GENERAL TOP-DOWN PARSING STRATEGIES
The nature of the top-down parsing technique is characterized by presenting three methods of performing such parses. The first method, called a brute-force method, is presented both informally and formally and is accompanied by a parsing algorithm. The second method, known as recursive descent, is a parsing technique which does not allow backup. The third method is a parsing technique which involves top-down parsing with limited or partial backup. This type of parsing is introduced in the form of a program written in assemblerlike statements. A comparison of this technique with full backup parsing is made. Error-detection and -recovery techniques are discussed briefly.
Brute-Force Approach
A top-down parse moves from the goal symbol to a string of terminal symbols. In the terminology of trees, this is moving from the root of the tree to a set of the leaves in the syntax tree for a program. In using full backup we are willing to attempt to create a syntax tree by following branches until the correct set of terminals is reached. In the worst possible case, that of trying to parse a string which is not in the language, all possible combinations are attempted before the failure to parse is recognized.

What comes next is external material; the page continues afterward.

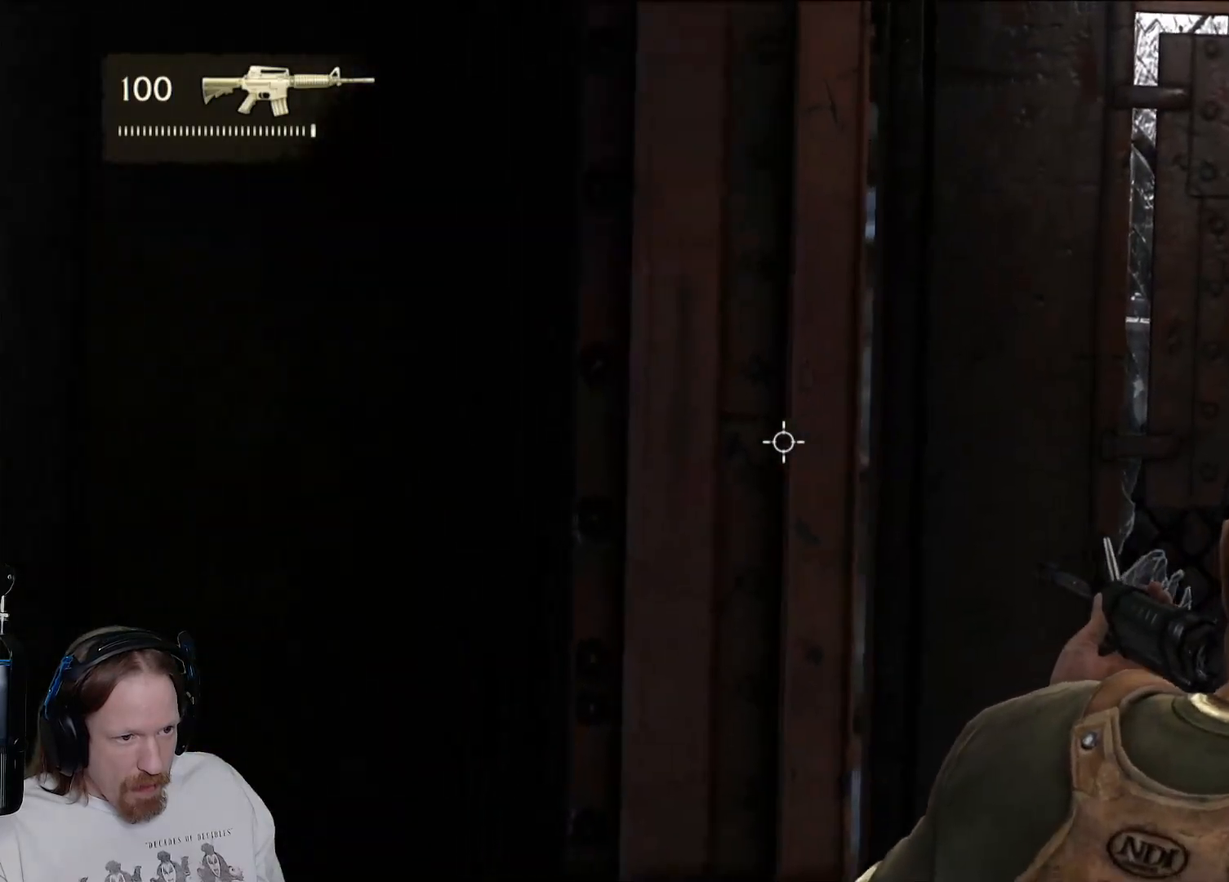
{"buttons": ["L2"], "left_stick": "left", "right_stick": "left", "events": [[217, "left_stick", "center"], [350, "left_stick", "left"], [450, "right_stick", "left"]]}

Top-down parsing with full backup is a " brute-force" method of parsing. In general terms, this method operates as follows:
1. Given a particular nonterminal that is to be expanded, the first production for this nonterminal is applied.
2. Then, within this newly expanded string, the next (leftmost) nonterminal is selected for expansion and its first production is applied.
3. This process (step 2) of applying productions is repeated for all subsequent nonterminals that are selected until such time as the process cannot or should not be continued. This termination (if it ever occurs) may be due to two causes. First, no more nonterminals may be present, in which case the string has been successfully parsed. Second, it may result from an incorrect expansion which would be indicated by the production of a substring of terminals which does not match the appropriate segment of the source string. In the case of such an incorrect expansion, the process is "backed up" by undoing the most recently applied production. Instead of using the particular expansion that caused the error, the next production of this nonterminal is used as the next expansion, and then the process of production application continues as before.
If, on the other hand, no further productions are available to replace the production that caused the error, this error-causing expansion is replaced by the nonterminal itself, and the process is backed up again to undo the next most recently applied production. This backing up continues either until we are able to resume normal application of productions to selected nonterminals or until we have backed up to the goal symbol and there are no further productions to be tried. In the latter case, the given string must be unparsable because it is not part of the language determined by this particular grammar.
As an example of this brute-force parsing technique, let us consider the simple grammar
where S is the goal or start symbol. Figure 6-1 illustrates the working of this brute-force parsing technique by showing the sequence of syntax trees generated during the parse of the string ‘accd’.
Initially we start with the tree of Fig. 6-1 a, which merely contains the goal symbol. We next select the first production for S, thus yielding Fig. 6-1 b. At this point we have matched the symbol a in the string to be parsed. We now choose the first production for A and obtain Fig. 6-lc. Note, however, that we have a mismatch between the second symbol c of the input string and the second symbol b in the sentential form abd. At this point in the parse, we must back up. The previous production application for A must be deleted and replaced with its next choice. The result of performing this operation is to transform Fig. 6-lc into Fig. 6-1 d with the leftmost two characters of the given input string being matched. When the third symbol c of the input string is compared with the last symbol d of the current sentential form, however, a mismatch again occurs. The previously chosen production for A must be deleted. Since there are no more rules for A which can be selected, we must also delete the production for 5 and select the next production for S. This sequence of operations yields Fig. 6-le. The final step involves applying the first rule for B to Fig. 6-le. This application yields Fig. 6-1/.
Figure 6-1 Trace of a brute-force top-down parse for string ‘ accd1. (Note: The symbol | denotes the extent of the scanning process from left to right in the input string.)
The remaining input symbols are then matched with the remaining symbols in the sentential form of Fig. 6-1 /, thereby resulting in a successful parse.
The top-down parsing method just described will not work on every context-free grammar. We now examine a particular subclass of the context-free grammars which causes this method to fail.
Given a context-free grammar i
, a nonterminal X is said to be left-recursive if
for some string
. If a grammar G contains at least one left-recursive nonterminal, G is said to be left-recursive.
A grammar which has one or more nonterminals that are left-recursive can be presented with strings to parse that will cause our informal top-down parsing method to enter an infinite loop of production applications. As an example of this phenomenon, consider the grammar which generates the language
Figure 6-2 illustrates a trace of this situation for the attempted parse of the string ‘abc’.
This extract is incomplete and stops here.